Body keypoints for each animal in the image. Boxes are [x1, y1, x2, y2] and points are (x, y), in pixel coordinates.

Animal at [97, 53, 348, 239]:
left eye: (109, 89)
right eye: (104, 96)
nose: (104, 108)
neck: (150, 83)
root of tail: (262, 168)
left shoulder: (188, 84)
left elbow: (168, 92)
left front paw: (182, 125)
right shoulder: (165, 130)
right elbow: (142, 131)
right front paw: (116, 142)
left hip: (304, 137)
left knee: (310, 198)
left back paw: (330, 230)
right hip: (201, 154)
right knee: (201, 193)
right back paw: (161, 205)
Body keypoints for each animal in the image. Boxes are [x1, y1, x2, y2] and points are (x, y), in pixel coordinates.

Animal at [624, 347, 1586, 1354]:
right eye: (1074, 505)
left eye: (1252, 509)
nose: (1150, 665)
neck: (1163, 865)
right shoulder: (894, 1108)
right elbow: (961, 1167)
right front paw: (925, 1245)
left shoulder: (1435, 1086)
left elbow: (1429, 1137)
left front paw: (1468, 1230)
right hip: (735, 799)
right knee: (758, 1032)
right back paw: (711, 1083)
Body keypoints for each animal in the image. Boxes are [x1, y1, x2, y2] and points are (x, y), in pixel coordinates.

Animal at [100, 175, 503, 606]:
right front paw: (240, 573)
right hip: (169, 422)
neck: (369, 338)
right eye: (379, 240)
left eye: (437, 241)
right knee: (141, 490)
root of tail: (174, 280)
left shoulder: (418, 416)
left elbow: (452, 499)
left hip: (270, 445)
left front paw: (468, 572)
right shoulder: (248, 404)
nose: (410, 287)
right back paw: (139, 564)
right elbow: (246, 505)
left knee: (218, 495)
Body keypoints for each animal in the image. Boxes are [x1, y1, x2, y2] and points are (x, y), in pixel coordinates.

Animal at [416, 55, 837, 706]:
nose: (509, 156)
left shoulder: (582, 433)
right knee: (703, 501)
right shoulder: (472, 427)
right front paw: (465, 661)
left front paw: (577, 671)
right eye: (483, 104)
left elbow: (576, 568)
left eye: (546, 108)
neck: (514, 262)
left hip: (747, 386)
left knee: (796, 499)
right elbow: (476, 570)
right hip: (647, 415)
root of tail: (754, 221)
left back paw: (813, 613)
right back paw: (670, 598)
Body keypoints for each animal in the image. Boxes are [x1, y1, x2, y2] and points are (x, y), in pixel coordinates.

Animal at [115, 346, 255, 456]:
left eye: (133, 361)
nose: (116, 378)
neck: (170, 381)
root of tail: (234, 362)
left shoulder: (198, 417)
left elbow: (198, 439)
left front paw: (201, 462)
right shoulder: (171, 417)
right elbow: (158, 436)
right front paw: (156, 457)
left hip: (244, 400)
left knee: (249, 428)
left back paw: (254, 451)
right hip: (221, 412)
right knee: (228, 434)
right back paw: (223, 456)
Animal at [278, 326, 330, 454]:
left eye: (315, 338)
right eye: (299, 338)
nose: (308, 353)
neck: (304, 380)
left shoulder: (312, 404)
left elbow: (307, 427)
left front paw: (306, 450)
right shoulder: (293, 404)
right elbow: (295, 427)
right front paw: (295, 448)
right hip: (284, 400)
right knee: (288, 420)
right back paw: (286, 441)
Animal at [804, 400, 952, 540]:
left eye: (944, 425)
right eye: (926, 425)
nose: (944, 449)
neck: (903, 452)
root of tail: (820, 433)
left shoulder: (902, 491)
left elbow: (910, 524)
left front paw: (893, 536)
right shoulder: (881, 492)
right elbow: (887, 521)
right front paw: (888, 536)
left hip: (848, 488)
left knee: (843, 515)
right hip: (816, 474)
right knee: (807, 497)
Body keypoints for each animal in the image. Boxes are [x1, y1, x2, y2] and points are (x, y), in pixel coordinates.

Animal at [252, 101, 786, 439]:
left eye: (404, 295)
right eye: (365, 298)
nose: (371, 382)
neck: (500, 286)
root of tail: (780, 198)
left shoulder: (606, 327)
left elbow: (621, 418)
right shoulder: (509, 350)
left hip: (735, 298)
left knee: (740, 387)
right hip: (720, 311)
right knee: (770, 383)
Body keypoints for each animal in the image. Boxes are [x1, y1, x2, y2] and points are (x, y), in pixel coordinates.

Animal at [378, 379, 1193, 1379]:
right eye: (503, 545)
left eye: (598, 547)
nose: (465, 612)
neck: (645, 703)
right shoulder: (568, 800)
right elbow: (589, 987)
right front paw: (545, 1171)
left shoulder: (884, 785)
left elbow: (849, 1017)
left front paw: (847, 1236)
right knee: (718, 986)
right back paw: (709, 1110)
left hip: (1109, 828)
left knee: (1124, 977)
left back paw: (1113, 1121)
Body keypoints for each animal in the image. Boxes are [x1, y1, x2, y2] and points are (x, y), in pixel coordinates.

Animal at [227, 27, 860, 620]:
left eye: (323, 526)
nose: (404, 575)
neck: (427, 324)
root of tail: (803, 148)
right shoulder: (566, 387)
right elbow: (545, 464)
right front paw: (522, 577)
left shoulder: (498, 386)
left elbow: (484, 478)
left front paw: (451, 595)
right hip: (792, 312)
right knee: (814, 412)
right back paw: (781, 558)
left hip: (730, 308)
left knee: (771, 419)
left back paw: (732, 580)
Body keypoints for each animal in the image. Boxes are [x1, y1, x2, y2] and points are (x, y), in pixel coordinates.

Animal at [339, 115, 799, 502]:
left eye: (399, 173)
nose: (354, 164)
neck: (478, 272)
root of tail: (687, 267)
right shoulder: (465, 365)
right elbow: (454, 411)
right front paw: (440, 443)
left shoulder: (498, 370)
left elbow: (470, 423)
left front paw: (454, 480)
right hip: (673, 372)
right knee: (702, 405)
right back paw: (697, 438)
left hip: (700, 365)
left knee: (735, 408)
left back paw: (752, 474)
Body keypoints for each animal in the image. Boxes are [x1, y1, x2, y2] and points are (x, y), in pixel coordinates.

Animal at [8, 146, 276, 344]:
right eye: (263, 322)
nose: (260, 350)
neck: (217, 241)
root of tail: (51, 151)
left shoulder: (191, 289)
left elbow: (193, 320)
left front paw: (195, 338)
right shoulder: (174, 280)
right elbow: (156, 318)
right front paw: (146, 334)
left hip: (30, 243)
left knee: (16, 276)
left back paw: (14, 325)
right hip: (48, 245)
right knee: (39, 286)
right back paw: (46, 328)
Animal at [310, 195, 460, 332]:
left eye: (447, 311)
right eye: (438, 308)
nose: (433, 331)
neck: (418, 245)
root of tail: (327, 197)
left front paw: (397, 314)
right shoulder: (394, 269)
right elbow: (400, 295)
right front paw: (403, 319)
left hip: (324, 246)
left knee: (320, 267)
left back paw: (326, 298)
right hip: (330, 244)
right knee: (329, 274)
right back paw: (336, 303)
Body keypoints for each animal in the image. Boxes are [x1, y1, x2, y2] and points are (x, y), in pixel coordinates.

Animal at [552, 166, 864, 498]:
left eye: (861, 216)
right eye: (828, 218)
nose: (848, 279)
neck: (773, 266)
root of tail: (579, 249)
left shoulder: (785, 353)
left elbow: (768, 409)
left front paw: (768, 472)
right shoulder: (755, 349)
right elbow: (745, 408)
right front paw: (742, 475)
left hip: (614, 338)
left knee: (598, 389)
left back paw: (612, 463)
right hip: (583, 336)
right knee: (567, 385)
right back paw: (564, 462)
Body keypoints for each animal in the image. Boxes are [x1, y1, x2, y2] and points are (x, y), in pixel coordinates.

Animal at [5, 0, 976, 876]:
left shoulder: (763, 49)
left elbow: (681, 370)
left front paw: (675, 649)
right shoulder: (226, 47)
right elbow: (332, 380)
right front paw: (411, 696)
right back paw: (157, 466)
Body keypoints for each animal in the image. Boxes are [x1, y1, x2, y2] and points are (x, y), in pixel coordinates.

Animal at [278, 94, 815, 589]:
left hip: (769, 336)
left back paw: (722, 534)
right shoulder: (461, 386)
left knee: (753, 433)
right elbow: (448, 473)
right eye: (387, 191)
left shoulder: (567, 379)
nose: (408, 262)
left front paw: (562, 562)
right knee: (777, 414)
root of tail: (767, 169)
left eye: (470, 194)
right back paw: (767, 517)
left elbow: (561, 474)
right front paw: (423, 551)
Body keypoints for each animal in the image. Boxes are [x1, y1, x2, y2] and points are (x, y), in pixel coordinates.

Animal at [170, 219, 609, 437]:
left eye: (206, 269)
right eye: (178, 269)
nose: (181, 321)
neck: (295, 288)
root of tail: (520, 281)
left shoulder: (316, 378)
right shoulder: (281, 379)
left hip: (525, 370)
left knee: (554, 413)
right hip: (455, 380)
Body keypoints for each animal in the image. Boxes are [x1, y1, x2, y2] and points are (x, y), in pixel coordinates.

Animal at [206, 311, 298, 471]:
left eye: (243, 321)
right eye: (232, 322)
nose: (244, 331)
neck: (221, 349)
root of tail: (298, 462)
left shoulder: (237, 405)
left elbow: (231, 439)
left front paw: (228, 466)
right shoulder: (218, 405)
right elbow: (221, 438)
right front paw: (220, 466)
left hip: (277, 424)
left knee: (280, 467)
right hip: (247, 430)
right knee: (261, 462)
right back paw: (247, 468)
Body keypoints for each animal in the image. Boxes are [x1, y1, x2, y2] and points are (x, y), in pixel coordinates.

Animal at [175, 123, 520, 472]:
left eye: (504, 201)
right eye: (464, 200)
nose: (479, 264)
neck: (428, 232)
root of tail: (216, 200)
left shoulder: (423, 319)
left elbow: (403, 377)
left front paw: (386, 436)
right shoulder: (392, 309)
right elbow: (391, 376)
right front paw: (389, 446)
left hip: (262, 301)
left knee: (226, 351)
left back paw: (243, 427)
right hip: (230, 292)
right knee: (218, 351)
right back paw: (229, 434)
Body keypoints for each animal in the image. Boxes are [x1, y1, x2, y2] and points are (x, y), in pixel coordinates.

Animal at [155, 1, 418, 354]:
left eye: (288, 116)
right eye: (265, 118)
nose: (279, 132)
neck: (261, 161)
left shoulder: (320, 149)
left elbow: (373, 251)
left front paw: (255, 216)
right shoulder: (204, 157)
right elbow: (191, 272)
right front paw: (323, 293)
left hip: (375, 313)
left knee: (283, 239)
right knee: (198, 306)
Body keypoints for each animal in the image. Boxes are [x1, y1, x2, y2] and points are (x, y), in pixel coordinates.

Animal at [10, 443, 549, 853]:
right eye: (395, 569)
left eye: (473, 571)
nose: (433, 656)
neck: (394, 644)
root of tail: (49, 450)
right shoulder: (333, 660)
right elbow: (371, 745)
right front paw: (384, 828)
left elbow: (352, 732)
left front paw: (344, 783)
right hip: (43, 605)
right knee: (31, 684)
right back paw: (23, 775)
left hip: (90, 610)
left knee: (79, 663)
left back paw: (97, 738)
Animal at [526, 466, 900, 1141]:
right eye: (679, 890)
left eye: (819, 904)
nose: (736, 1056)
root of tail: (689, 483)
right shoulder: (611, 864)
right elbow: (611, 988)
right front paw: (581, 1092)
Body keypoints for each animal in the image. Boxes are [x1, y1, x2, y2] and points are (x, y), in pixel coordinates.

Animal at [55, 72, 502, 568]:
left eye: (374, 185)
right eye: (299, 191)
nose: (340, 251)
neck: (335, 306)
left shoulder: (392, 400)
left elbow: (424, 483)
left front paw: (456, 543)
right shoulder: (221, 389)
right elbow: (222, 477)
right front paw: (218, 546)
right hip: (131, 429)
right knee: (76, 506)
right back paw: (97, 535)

• • • • • • •

§ **Exercise goal**
Only the lines above from the one with "root of tail: (216, 200)" up to and including the one with "right back paw: (229, 434)" should be repeated, exactly as written.

§ **Solution to this problem**
root of tail: (216, 200)
left shoulder: (423, 319)
left elbow: (403, 377)
left front paw: (386, 436)
right shoulder: (392, 309)
right elbow: (391, 376)
right front paw: (389, 446)
left hip: (262, 301)
left knee: (226, 351)
left back paw: (243, 427)
right hip: (230, 292)
right knee: (218, 351)
right back paw: (229, 434)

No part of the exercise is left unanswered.